One of the most delightful and breezily refreshing acts current treading the folk circuit, the Norwich trio, guitarist Christina Alden, fiddler Alex Patterson and dobro player Noel Dashwood, return with their third album, a combination of eight new numbers, both self-penned and traditionally-based, and an extended rework of an instrumental from their debut. Waterbound was recorded live in just ten hours with, save for one number, just two takes (of which they used the first), no edits or overdubs.
They open in fine style with Alden on lead for the circling guitar pattern and swaying melody of ‘Seven Years’, a number inspired by the traditional ‘The Rambling Sailor’ and setting the watery and journey themes that flow throughout. It’s followed by the slightly longer rework of Patterson’s ‘The Old Priory’, an infectious tempo shifting instrumental inspired by his old family home in Suffolk which, if the track is any indication, must have been a lively place to live.
Opening with an urgent fiddle line before the strummed guitar and dobro arrive, ‘Winter Came’, again robustly sung by Alden, has its inspiration in seeing three trapped House Buntings trying to escape through a glass window during a trip to North Africa in January 2019, serving to prompt a song about freedom of movement with its discovery of new horizons and the positive aspects of migration.

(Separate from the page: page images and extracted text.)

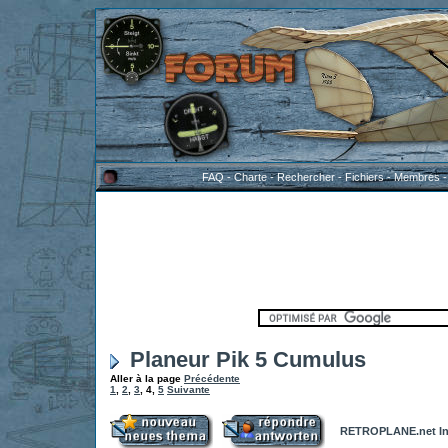
FAQ
-
Charte
-
Rechercher
-
Fichiers
-
Membres
Planeur Pik 5 Cumulus
Aller à la page
Précédente
1
,
2
,
3
,
4
,
5
Suivante
RETROPLANE.net In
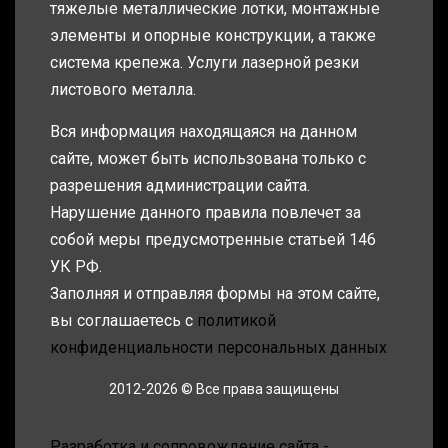
тяжелые металлические лотки, монтажные
элементы и опорные конструкции, а также
система крепежа. Услуги лазерной резки
листового металла.
Вся информация находящаяся на данном
сайте, может быть использована только с
разрешения администрации сайта.
Нарушение данного правила повлечет за
собой меры предусмотренные статьей 146
УК РФ.
Заполняя и отправляя формы на этом сайте,
вы соглашаетесь с
политикой
конфиденциальности персональных данных
2012-2026 © Все права защищены
Разработка и сопровождение сайта -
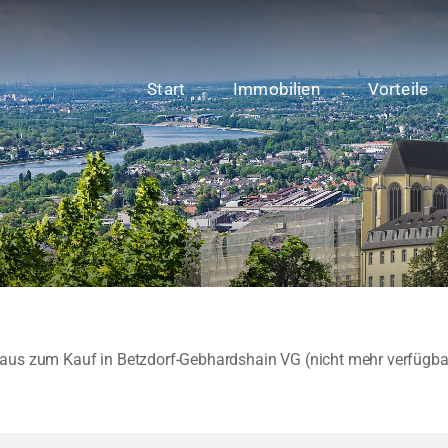
Start
Immobilien
Vorteile
aus zum Kauf in Betzdorf-Gebhardshain VG (nicht mehr verfügba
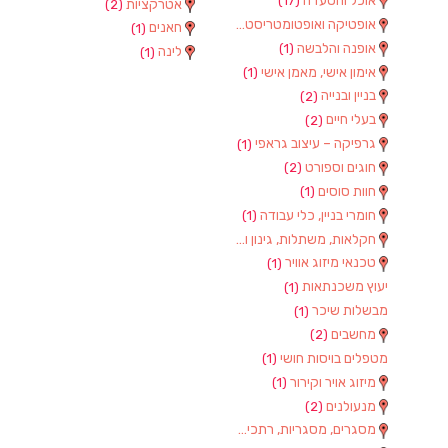
אוכל והסעדה
(17)
אטרקציות
(2)
אופטיקה ואופטומטריסטים
(1)
חאנים
(1)
אופנה והלבשה
(1)
לינה
(1)
אימון אישי, מאמן אישי
(1)
בניין ובנייה
(2)
בעלי חיים
(2)
גרפיקה – עיצוב גראפי
(1)
חוגים וספורט
(2)
חוות סוסים
(1)
חומרי בניין, כלי עבודה
(1)
חקלאות, משתלות, גינון וציוד
(2)
טכנאי מיזוג אוויר
(1)
יעוץ משכנתאות
(1)
מבשלות שיכר
(1)
מחשבים
(2)
מטפלים בויסות חושי
(1)
מיזוג אויר וקירור
(1)
מנעולנים
(2)
מסגרים, מסגריות, רתכים ועבודות מתכת
(1)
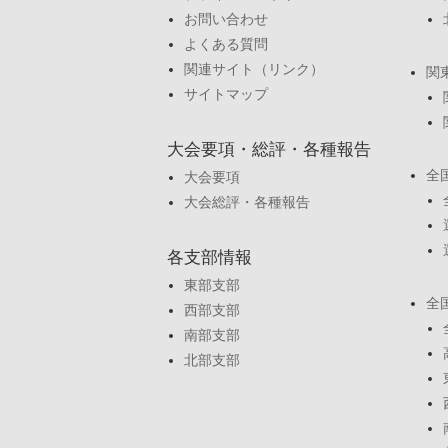
お問い合わせ
よくある質問
関連サイト（リンク）
関
サイトマップ
大会要項・総評・各種報告
全
大会要項
大会総評・各種報告
各支部情報
東部支部
全
西部支部
南部支部
北部支部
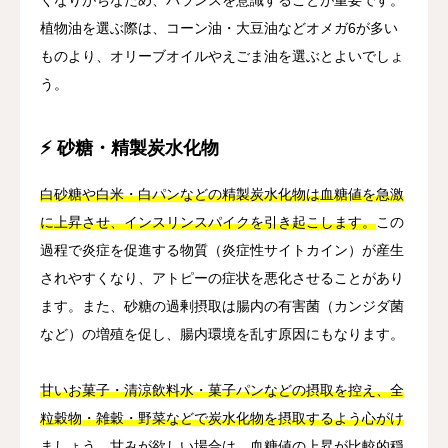
植物油を選ぶ際は、コーン油・大豆油などオメガ6が多い
ものより、オリーブオイルやえごま油を選ぶとよいでしょ
う。
⚡ 砂糖・精製炭水化物
白砂糖や白米・白パンなどの精製炭水化物は血糖値を急激
に上昇させ、インスリンスパイクを引き起こします。
この
過程で炎症を促進する物質（炎症性サイトカイン）が産生
されやすくなり、アトピーの症状を悪化させることがあり
ます。また、砂糖の過剰摂取は腸内の有害菌（カンジダ菌
など）の増殖を促し、腸内環境を乱す原因にもなります。
甘いお菓子・清涼飲料水・菓子パンなどの摂取を控え、全
粒穀物・雑穀・野菜などで炭水化物を摂取するよう心がけ
ましょう。
甘みが欲しい場合は、血糖値の上昇が比較的穏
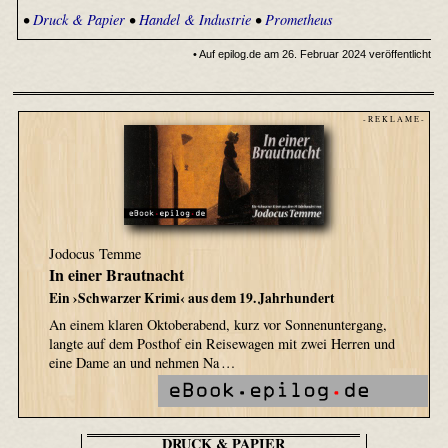
•
Druck & Papier
•
Handel & Industrie
•
Prometheus
• Auf epilog.de am 26. Februar 2024 veröffentlicht
- R E K L A M E -
Jodocus Temme
In einer Brautnacht
Ein ›Schwarzer Krimi‹ aus dem 19. Jahrhundert
An einem klaren Oktoberabend, kurz vor Sonnenuntergang,
langte auf dem Posthof ein Reisewagen mit zwei Herren und
eine Dame an und nehmen Na …
DRUCK & PAPIER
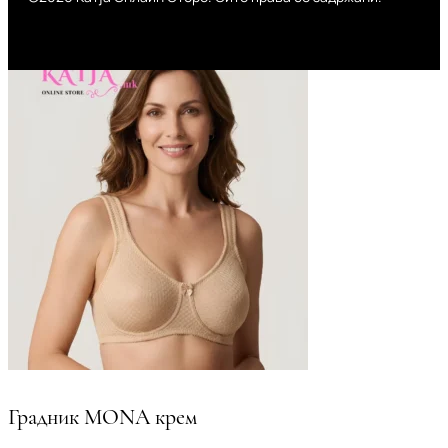
Градник MONA крем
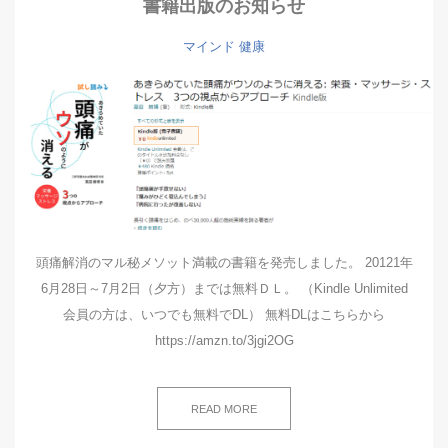
書籍出版のお知らせ
マインド
健康
頭痛解消のマル秘メソット満載の書籍を発売しました。 20121年
6月28日～7月2日（夕方）までは無料ＤＬ。 （Kindle Unlimited
会員の方は、いつでも無料でDL） 無料DLはこちらから
https://amzn.to/3jgi2OG
READ MORE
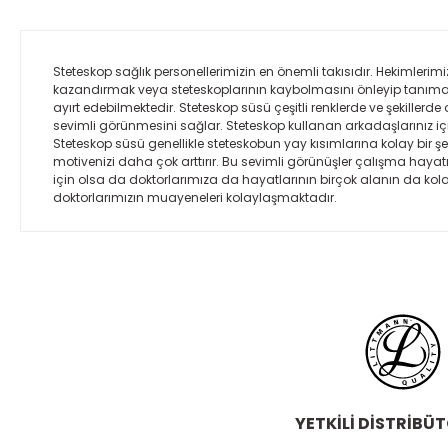
Steteskop sağlık personellerimizin en önemli takısıdır. Hekimlerimi
kazandırmak veya steteskoplarının kaybolmasını önleyip tanımalar
ayırt edebilmektedir. Steteskop süsü çeşitli renklerde ve şekillerd
sevimli görünmesini sağlar. Steteskop kullanan arkadaşlarınız için 
Steteskop süsü genellikle steteskobun yay kısımlarına kolay bir şekil
motivenizi daha çok arttırır. Bu sevimli görünüşler çalışma hay
için olsa da doktorlarımıza da hayatlarının birçok alanın da kolayl
doktorlarımızın muayeneleri kolaylaşmaktadır.
YETKİLİ DİSTRİBÜ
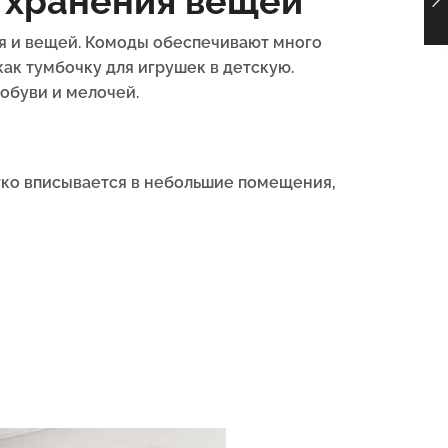
 хранения вещей
ья и вещей. Комоды обеспечивают много
как тумбочку для игрушек в детскую.
 обуви и мелочей.
егко вписывается в небольшие помещения,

Given an a capella arrangement featuring all three voices and some foot stomps, the title track is a traditional number learned from California bluegrass outfit Good ‘Ol Persons that nicely illustrates the breadth of the trio’s musical influences, drawing on both English and American traditions. Shifting from the North Carolina references here to the waterways of Norfolk, Dashwood contributes and sings lead on the fingerpicked ‘The Broads In December’ which, as you might, surmise details the landscape at its quietest and most solitary, although the uplifting arrangement is far from subdued or confined.
Alden returns to front the part-traditional ‘Little Red Canoe’ whereby they add a new chorus, tune and extra words to ‘The Gumtree Canoe’, a bluegrass/plantation river song dating from at least 1847 and apparently part of the blackface minstrel tradition, previously also the title track of a John Hartford album.
The second of Patterson’s instrumentals comes with ‘The Dyeing Room’, a brisk fiddle reel written for his mother, who makes textiles with dyed fabrics, and named for her workplace, then it’s back to a capella, this time with handclaps, for a brief rendition of the traditional old time hymnal ‘Starry Crown’ (one of several with the same title, this the one about hoping for a better heavenly life after hard times on Earth and bashing Satan around the head with a walking stick), most recently popularised by the Carolina Chocolate Drops.
They end on a shanty note with another traditional, a rousing thigh slapper take on ‘Blow Boys Blow’, with all three singing, Dashwood picking the dobro and Patterson’s fiddle flying fast and free. Book a passage and get on board at once.